So he gave the necessary orders, and in a quarter of an hour more he and Thompson were ready for the hunt. This time they each carried a canteen filled with water, and all the dogs went with them.
This was another fatiguing day for Oscar, but, on the whole, it was an exciting and glorious one. He succeeded in shooting another fine specimen of the antelope tribe, and was the involuntary spectator of a scene he would not have missed for a good deal, but which he would not willingly have witnessed again at so close quarters under any consideration.
Such a sight as Oscar saw that day is never seen anywhere out of Africa. There was "game, game, nothing but game," all around him, but it was very wild, and would not permit him to come within range.
As fast as he advanced immense herds of wilde-beests, elands, quaggas, and zebras would scamper away to the right and left, and wheeling about like bodies of trained cavalry that were about to harass an enemy's flank, they would halt and begin feeding on the very ground the hunters had just passed over.
Having looked in vain for the koodoos among the hills and rocks, Oscar and his after-rider dismounted, under the friendly branches of a mimosa tree, to rest and eat their lunch.

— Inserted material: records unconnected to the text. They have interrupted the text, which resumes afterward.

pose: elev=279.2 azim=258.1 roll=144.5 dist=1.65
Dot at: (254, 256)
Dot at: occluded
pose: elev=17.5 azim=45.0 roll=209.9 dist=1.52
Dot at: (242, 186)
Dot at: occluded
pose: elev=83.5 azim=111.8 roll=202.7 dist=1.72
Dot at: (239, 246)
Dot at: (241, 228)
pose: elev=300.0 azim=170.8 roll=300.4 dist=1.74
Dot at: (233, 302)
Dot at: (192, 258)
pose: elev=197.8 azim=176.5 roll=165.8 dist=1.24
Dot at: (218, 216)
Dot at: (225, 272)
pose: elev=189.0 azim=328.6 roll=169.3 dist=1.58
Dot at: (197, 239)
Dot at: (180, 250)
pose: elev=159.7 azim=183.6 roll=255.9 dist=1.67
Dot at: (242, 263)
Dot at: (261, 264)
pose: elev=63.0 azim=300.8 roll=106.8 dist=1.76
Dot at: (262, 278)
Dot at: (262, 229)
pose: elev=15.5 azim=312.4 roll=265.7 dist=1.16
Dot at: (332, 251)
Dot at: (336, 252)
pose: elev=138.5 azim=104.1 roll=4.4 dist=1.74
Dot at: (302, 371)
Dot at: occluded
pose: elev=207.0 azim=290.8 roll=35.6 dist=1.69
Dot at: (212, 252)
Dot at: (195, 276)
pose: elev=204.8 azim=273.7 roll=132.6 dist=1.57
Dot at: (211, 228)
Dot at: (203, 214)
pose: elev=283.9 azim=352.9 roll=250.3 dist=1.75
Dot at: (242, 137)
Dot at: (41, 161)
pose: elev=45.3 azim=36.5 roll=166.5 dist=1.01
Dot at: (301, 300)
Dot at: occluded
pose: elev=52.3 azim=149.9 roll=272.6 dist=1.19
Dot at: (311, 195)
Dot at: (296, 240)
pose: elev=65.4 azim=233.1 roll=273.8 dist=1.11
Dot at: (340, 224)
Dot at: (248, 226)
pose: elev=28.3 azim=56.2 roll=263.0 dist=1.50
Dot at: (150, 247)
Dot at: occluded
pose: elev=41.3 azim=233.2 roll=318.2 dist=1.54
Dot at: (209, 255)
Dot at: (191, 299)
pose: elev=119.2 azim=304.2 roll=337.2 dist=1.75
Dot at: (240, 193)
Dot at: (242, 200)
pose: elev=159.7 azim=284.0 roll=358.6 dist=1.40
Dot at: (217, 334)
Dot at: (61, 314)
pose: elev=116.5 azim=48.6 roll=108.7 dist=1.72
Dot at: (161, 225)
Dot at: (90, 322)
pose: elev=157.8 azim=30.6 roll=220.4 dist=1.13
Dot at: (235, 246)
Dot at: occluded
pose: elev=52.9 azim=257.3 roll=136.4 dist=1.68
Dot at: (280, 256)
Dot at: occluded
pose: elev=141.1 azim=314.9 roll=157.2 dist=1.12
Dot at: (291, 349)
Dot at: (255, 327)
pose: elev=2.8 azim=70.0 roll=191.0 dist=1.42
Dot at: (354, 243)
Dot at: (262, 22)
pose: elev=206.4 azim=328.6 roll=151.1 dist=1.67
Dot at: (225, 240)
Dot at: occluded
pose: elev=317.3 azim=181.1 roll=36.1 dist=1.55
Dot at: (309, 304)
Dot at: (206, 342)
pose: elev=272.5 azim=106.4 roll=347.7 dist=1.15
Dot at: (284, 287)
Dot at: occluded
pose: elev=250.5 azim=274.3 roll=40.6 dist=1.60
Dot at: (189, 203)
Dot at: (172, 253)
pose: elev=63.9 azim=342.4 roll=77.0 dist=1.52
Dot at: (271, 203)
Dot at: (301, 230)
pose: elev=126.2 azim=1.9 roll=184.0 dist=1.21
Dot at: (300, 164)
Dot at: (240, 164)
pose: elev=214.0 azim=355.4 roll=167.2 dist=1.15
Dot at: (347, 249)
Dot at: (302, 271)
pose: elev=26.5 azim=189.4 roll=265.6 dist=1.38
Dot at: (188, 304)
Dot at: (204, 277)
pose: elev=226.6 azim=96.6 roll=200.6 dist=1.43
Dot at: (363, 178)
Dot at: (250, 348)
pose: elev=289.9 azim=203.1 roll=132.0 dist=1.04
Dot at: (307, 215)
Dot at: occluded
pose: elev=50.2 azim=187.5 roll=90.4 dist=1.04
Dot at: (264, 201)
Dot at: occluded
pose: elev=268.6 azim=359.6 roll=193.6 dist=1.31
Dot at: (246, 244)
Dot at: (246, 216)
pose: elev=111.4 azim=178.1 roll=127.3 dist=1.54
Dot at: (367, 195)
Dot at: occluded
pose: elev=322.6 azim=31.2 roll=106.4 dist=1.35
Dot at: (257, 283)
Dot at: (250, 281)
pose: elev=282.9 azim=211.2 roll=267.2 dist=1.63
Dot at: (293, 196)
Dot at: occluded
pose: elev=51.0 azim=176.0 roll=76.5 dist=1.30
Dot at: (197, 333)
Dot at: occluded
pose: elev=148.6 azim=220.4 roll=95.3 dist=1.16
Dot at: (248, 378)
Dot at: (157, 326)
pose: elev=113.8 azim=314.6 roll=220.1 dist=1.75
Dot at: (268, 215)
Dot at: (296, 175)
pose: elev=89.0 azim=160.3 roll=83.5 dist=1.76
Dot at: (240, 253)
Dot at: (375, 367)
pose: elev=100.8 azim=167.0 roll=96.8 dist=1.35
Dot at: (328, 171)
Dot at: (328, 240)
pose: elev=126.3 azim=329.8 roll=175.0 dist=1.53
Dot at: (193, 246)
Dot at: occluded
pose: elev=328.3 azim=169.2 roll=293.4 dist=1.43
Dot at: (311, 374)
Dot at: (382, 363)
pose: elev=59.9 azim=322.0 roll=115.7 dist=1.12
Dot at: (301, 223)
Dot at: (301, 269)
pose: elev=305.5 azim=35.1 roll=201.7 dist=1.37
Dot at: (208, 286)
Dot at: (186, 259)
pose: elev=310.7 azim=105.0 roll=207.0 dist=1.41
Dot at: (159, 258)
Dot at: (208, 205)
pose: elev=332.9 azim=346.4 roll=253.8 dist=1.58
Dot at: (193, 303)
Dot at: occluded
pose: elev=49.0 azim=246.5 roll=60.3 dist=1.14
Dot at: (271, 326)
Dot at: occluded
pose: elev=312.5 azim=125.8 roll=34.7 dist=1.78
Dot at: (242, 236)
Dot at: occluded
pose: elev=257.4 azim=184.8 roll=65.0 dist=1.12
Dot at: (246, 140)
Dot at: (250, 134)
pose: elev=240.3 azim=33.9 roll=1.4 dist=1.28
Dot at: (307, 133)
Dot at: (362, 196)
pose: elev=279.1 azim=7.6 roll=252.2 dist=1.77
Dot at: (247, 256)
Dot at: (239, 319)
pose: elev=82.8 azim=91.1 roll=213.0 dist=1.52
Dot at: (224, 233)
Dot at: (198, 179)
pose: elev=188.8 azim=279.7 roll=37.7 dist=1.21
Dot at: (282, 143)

"It would never do for us to go back to the wagon empty-handed, would it, Thompson?" said Oscar as he sipped the warm water from his canteen and looked with longing eyes toward the large bodies of antelopes that seemed to be gathering in the lower end of a little valley about a mile away. "And since the game will not let me go within gunshot of it, don't you suppose you could make it come to me? Couldn't you go around to leeward of it and make the dogs drive it this way?"
The Kaffir said he could.
"Of course I shouldn't stay near this tree, for there is no place to hide. I think that rock out there"—here Oscar pointed to a little boulder that lay on the plain about a quarter of a mile away—"would be a good place of concealment, don't you? Very well. Take the dogs out and see what you can do for me."
Oscar added such suggestions and instructions as he thought necessary, and when the Kaffir had finished his lunch he mounted his horse, called to the dogs, and rode away, leaving the boy to his meditations.
When he had been gone an hour Oscar picked up his rifle, and began the laborious task of creeping a quarter of a mile on his hands and knees to reach the boulder of which he had spoken.